Ms. Isaacs’ report analyzed 10 alternatives for controlling pigs. All were more expensive than trapping and shooting; all had other serious drawbacks. Doing nothing could lead to the pig population’s doubling every six months.

Introducing mountain lions, the only known predator, is impractical. Public hunting on district lands is illegal. And pigs can’t be relocated because nobody wants them.

Ms. Isaacs recommended fencing sensitive areas like ponds to keep pigs out. But fencing is too expensive to protect large areas, she noted.

Little Blue alternative

Board members were most interested in a proposal from Mary Paglieri, of Little Blue Society, that might stabilize the pig population without killing them.

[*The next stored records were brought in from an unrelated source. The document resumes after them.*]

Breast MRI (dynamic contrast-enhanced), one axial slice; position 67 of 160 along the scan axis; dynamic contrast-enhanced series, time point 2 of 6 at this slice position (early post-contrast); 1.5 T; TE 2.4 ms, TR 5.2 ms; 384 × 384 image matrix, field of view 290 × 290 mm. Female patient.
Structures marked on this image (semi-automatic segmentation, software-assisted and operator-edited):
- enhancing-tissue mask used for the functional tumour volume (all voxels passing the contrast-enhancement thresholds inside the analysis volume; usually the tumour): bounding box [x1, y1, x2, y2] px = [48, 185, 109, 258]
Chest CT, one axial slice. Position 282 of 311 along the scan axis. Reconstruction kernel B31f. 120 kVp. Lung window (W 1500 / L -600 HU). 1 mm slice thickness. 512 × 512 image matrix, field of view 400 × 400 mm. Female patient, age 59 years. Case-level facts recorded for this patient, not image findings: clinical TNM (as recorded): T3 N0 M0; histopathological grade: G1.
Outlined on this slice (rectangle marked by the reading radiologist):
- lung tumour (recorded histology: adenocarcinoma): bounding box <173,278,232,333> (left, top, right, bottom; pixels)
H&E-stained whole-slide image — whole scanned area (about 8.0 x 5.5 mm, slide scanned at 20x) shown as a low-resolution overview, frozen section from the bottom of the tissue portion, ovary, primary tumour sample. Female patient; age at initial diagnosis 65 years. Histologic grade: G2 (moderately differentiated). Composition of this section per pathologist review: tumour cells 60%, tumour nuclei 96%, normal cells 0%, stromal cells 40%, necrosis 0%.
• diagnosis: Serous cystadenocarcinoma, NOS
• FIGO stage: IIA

Ms. Paglieri, who helped discourage some aggressive coyotes in Portola Valley Ranch last summer, is proposing a $15,000 program for sterilizing — then releasing — animals to cut down their breeding rate.

“We’re on very new ground,” she said. “We’ll do scientific studies. We will see the benefit over five to 10 years.”

Ms. Paglieri based her proposal on a program that got rid of feral cats at Pete’s Harbor in Redwood City. By sterilizing, then releasing, the cats, her team reduced the population from 60 to eight in two years.
Ms. Paglieri proposes working with a veterinary team from the University of California at Davis to control the problem. Under her proposal, 40 adult pigs would be captured and held, a few at a time.

The Zero Population Veterinary Team would then surgically sterilize them.

The staff and experts found formidable logistical problems with the proposal. Capturing and handling large wild pigs in remote locations while veterinarians drive down from Davis, then keeping them until they recover, would be very difficult, Ms. Isaacs said.

Trapper Dick Seever was more blunt. Once you see a pig in a trap, you don’t mess with them, he said. “You don’t know what you’re talking about.”

Jim Nee, an agricultural inspector for Santa Cruz County who has been working on pig problems there for 12 years, warned that controlling pigs by killing them doesn’t work. “It’s got to be in perpetuity,” he said. “It’s a waste of time and money.”